From here, the main road turns northeast around the TV tower to a collection of prayer flags, where a footpath clambers up the mountainside in around 15 minutes to Ganesh Tok viewpoint. Panting, we plop ourselves on a bench and dig into a plate of steaming momos slathered with sepen, a hot chilli dipping sauce, and a bowl of soup. On the slopes below, Gangtok is a mesh of multicolored cubes. 4 km uphill is Hanuman Tok. The momo lady points us a shortcut and we scramble up the hillside, through fragrant woods and wild hibiscus bushes. Clear views are rare in winter- the fog swirls over dark, mysterious swathes of forests.
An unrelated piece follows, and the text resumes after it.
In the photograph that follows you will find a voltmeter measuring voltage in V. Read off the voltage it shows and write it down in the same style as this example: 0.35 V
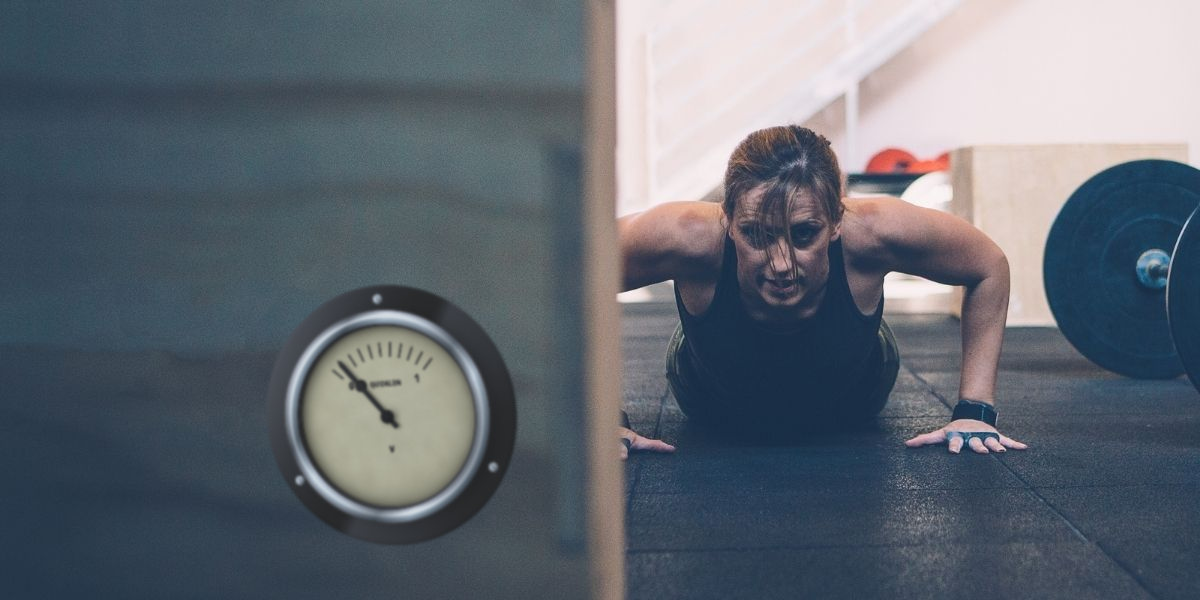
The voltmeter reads 0.1 V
The wind is biting. When the clouds decide to step back and sunrays dissolve the deliquescent mist, the valley below lights up unabashedly - the view is one you will remember forever. We reach MG Marg late in the afternoon and dig into a sumptuous Sikkimese spread and more hot chilli sauce!
Because we are always on the lookout for a deal, we skip the over-priced shops of MG Marg and head to Lal Bazaar instead. One of Gangtok’s beautiful women leads us down a narrow stairway near the State Bank of Sikkim, past a tiny bakery and voilà! We are on the terrace of Lal Bazaar! “This four storied market stocks about everything you can ask for. By the way, the women’s section is on the third floor,” she smiles. Soon we are lusting at mindboggling collections of apparels and jackets and heels and scarves and everything that screams à la mode. After what seemed like minutes (but were in fact, over two hours), we find our way through meticulously arranged mounds of colourful fruits and vegetables to the main exit on the ground floor and take the flight of stairs winding up through another bustling market to reach MG Marg.
If you’re wondering if Gangtok is the town of secret shortcuts, I strongly suppose it is!